Regarding the T790M mutation, only one patient developed this mutation among our population. Similarly, the power of the T790M results does not support giving conclusions while based on one patient only. Strangely enough, two separate studies in Japan reported almost half of the population developed this mutation [24]. The differences in the results might be due to environmental, genetical, geographical factors, gender distribution, the initial response to the EGFR-TKI treatment, and the progression pattern of the cancer. Hopefully, future researches might aid in showing the reasons behind those variations.

Understanding the variety of the recommended management plans that target the EGFR and T790M mutations is another major aspect of this study. Upon our population, four different management plans were considered, shockingly and although evidence-based medicine guidelines recommended TKIs as a first-line therapy for EGFR mutated NSCLC, they came second to chemotherapy in terms of the most commonly used treatment. Consequently, followed by surgery and then radiotherapy. Meanwhile, nearly matching order of management plans was applied on the levant population, except the absence of the TKIs usage. In addition to that, radiotherapy is being used more frequently than surgery. Contrary-wise, based on a meta-analysis, the non-chemotherapy approach was more popular.
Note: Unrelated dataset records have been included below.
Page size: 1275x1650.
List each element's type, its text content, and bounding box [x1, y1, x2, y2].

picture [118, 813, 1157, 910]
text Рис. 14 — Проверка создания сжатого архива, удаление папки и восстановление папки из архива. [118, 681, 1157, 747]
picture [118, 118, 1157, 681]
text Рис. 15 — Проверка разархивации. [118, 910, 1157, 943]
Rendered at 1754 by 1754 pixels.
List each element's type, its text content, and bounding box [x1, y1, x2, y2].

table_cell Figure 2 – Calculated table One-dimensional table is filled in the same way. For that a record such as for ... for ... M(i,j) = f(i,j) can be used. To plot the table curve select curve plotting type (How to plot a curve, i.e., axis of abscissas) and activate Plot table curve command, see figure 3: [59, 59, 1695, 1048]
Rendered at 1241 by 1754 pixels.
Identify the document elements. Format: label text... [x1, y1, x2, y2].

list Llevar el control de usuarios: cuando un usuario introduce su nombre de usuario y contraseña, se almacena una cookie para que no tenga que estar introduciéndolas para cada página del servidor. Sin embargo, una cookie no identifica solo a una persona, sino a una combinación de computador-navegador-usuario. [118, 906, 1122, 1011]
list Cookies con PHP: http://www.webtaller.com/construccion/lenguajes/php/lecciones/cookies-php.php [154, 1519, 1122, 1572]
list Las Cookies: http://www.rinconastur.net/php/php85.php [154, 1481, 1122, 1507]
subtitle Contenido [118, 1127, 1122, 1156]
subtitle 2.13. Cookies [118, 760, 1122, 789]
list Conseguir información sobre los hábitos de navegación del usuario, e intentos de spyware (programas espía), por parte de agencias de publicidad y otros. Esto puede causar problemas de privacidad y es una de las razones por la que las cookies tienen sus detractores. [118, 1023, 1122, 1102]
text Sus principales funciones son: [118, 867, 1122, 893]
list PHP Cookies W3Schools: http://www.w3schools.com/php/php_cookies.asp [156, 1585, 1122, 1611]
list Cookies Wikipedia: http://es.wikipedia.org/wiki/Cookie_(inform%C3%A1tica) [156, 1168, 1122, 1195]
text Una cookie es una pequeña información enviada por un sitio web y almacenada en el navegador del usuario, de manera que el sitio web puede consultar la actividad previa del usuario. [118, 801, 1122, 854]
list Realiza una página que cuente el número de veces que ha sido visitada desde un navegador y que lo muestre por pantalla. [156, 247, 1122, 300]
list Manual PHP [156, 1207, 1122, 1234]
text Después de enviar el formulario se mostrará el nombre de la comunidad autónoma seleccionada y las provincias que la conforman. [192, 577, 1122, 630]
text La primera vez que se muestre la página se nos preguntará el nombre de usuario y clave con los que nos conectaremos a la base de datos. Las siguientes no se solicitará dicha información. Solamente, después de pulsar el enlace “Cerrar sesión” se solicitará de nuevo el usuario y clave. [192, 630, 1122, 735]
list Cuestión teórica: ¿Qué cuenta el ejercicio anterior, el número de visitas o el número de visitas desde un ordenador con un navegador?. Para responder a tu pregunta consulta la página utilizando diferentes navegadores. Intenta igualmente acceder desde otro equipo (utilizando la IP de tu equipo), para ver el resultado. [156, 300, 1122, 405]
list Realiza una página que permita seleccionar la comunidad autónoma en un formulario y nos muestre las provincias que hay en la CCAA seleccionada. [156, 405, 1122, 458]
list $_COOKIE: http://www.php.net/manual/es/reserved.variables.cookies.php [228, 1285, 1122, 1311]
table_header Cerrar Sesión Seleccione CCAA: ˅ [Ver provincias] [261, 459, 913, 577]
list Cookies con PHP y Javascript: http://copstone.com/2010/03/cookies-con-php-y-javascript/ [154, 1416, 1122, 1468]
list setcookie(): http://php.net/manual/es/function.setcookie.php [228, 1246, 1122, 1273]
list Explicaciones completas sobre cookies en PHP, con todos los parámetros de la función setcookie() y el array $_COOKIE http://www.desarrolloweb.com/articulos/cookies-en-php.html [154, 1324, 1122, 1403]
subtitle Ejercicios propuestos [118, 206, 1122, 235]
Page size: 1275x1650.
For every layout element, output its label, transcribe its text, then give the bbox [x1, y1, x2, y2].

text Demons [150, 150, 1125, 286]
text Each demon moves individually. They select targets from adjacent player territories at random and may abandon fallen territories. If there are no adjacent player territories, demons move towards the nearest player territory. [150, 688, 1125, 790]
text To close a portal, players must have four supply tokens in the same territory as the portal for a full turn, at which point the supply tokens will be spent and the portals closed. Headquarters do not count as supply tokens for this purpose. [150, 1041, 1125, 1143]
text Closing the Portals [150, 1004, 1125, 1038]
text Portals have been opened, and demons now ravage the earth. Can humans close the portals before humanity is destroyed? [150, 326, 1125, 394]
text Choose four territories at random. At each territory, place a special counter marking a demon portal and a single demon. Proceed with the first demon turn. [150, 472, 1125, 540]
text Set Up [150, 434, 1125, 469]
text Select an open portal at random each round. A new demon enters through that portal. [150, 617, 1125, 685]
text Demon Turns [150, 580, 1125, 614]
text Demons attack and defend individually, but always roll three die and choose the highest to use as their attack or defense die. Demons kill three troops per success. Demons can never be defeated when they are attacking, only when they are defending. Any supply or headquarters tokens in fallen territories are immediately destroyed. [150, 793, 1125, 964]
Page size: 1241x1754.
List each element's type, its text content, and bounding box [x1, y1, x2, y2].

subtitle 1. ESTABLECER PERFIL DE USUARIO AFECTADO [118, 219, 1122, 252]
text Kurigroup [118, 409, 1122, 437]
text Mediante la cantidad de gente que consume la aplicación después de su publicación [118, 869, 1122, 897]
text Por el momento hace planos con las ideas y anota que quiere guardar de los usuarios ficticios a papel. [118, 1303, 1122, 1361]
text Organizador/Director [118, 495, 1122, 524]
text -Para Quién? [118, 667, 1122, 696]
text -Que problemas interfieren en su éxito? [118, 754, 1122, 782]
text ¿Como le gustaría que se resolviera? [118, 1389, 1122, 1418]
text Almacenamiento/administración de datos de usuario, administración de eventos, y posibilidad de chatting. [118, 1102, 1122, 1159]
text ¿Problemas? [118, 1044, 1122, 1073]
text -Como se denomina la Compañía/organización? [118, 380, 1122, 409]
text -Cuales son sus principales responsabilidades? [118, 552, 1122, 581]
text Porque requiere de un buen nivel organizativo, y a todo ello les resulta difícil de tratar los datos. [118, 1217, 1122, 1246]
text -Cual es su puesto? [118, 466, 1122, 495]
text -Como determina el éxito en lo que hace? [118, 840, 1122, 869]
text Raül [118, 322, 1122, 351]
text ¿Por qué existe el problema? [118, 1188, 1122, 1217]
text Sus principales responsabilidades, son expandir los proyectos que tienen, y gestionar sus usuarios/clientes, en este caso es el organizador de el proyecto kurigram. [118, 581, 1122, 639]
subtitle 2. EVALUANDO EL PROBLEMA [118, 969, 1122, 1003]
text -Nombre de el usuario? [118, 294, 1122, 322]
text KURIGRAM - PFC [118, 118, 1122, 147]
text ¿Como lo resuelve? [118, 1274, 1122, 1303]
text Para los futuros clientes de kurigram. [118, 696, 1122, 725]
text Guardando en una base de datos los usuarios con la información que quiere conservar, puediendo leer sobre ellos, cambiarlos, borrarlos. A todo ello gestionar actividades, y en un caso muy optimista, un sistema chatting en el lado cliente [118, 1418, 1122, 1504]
In spite of the fact that the research has reached its aims, there have been some inevitable limitations. First, the highest prevalence was in the central region, most probably due to conducting our research at KKUH. Second, incomplete secondary data as a result of fragmented and inadequate documentation. Third, owing to the limited timeframe, we were not able to execute it as a multi-center research. Fourth, a small sample size that might led to overestimated values and constrained the ability to generalize the findings, in view of the reasons mentioned above. Finally, the total absence of facilities/laboratories to detect the targeted mutations in Saudi Arabia drove us to the use of a retrospective cohort as the chosen study design.

Conclusions

Ultimately, we found that the frequency of EGFR and T790M mutations among NSCLC patients at KKUH from 2009 to 2017 was 25.4% and 1.4%, respectively. Moreover, this result was conspicuous among non-smokers. A delay in starting the appropriate therapy has been observed owing to dispatching the samples overseas to get them tested for the mutations despite the high prevalence (25.4%) of EGFR mutated cases among our population, hence we recommend the implementation of EGFR mutation test in Saudi Arabia. We also suggest developing methods and tools for earlier detection as we noticed that most of the positive EGFR mutations were detected in stage IV of the disease which is indicative of bad prognosis. Together with the previous recommendations, we stand by establishing a national registry for lung cancer and its mutations, as well as allowing accessibility for researchers.